Chiang was an influential member of the Kuomintang (KMT), the Chinese Nationalist Party, and was a close ally of Sun Yat-sen. He became the Commandant of the Kuomintang’s Whampoa Military Academy and took Sun’s place as leader of the KMT when Sun died in 1925. In 1926, Chiang led the Northern Expedition to unify the country, becoming China’s nominal leader.

He served as Chairman of the National Military Council of the Nationalist government of the Republic of untitled (13)China (ROC) from 1928 to 1948. Unlike Sun Yat-sen, Chiang Kai-shek was socially conservative, promoting traditional Chinese culture in the New Life Movement and rejecting western democracy and the nationalist democratic socialism that Sun embraced in favour of an authoritarian government (labelled Confucian Fascism).

A major split between the Nationalists and Communists occurred in 1927; and, under Chiang’s leadership, the Nationalists fought a nationwide civil war against the Communists. After Japan invaded China in 1937, Chiang agreed to a Second United Front with the CCP. Despite some early cooperative military successes against Japan, by the time that the Japanese surrendered in 1945 neither the CCP nor the KMT trusted each other nor were actively cooperating.

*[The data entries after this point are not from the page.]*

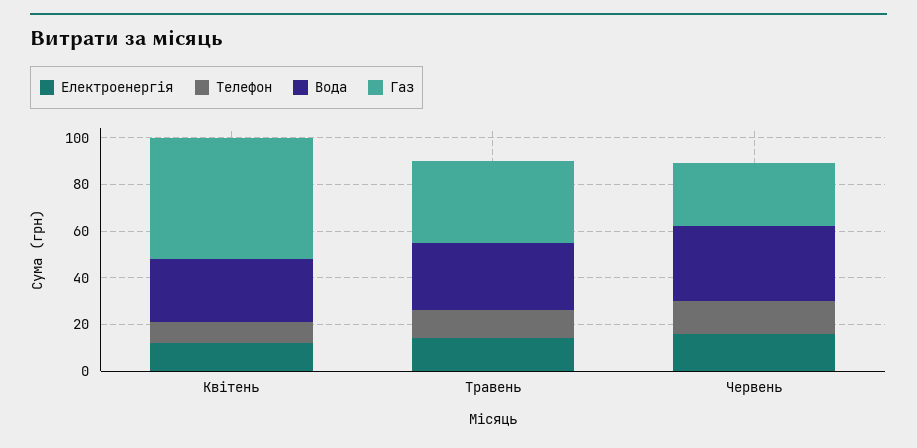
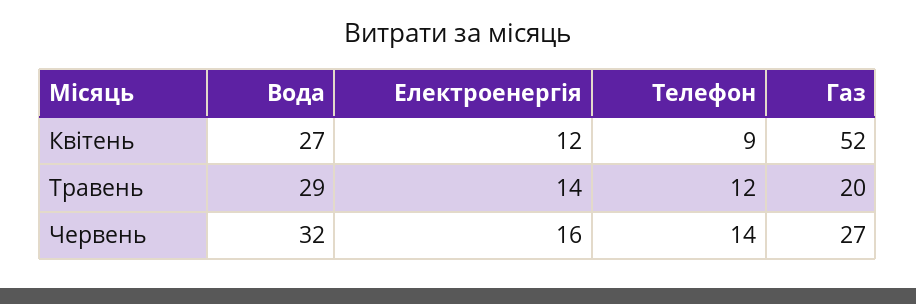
  {
    "Електроенергія": {
      "Квітень": 12,
      "Травень": 14,
      "Червень": 16
    },
    "Телефон": {
      "Квітень": 9,
      "Травень": 12,
      "Червень": 14
    },
    "Вода": {
      "Квітень": 27,
      "Травень": 29,
      "Червень": 32
    },
    "Газ": {
      "Квітень": 52,
-     "Травень": 35,
+     "Травень": 20,
      "Червень": 27
    }
  }

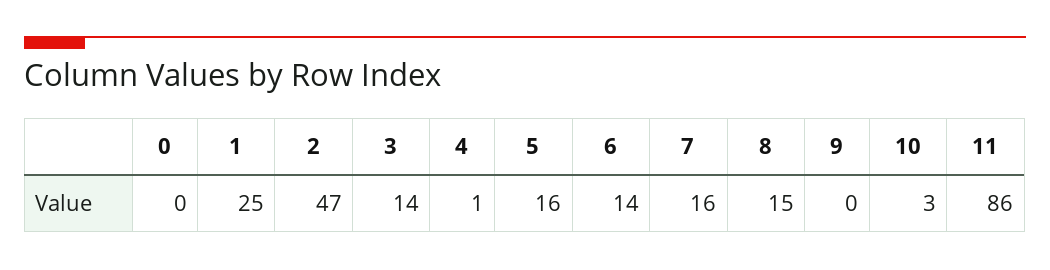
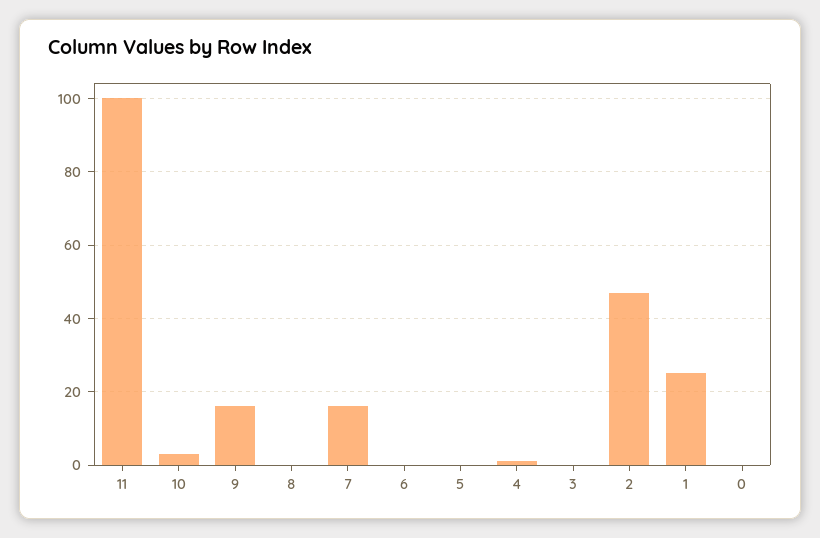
  {
    "0": 0,
    "1": 25,
    "2": 47,
-   "3": 14,
+   "3": 0,
    "4": 1,
-   "5": 16,
+   "5": 0,
-   "6": 14,
+   "6": 0,
    "7": 16,
-   "8": 15,
+   "8": 0,
-   "9": 0,
+   "9": 15,
    "10": 3,
-   "11": 86
+   "11": 100
  }

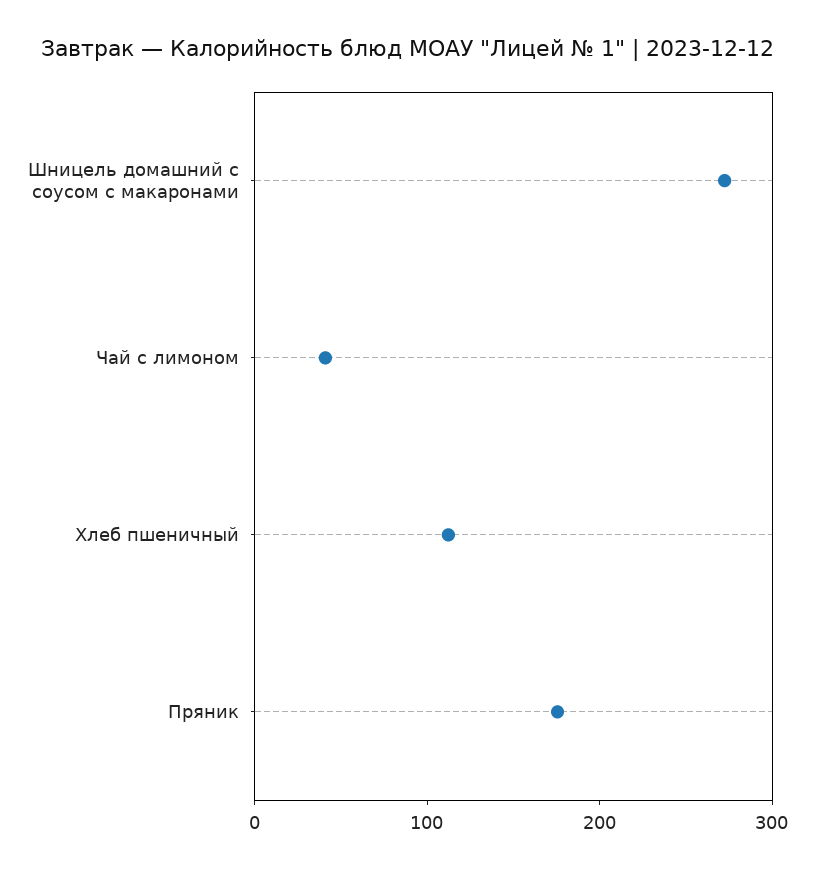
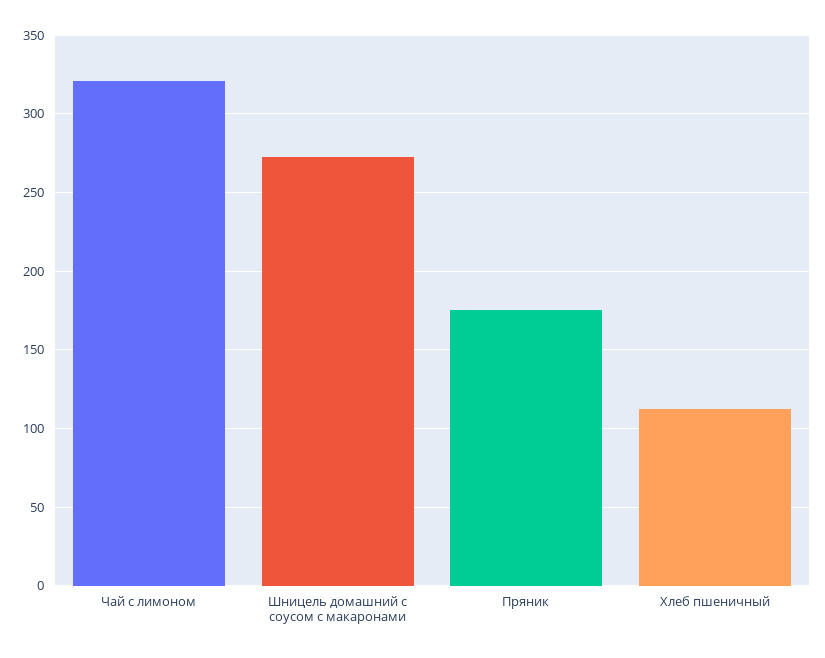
  {
    "Шницель домашний с соусом с макаронами": 270,
-   "Чай с лимоном": 40,
+   "Чай с лимоном": 320,
    "Хлеб пшеничный": 110,
    "Пряник": 175
  }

After American-sponsored attempts to negotiate a coalition government failed in 1946, the Chinese Civil War resumed. The CCP defeated the Nationalists in 1949. Chiang’s government and army retreated to Taiwan. After evacuating to Taiwan, Chiang’s government continued to declare its intention to retake mainland China. Chiang ruled the island securely as President of the Republic of China and General of the Kuomintang until his death in 1975.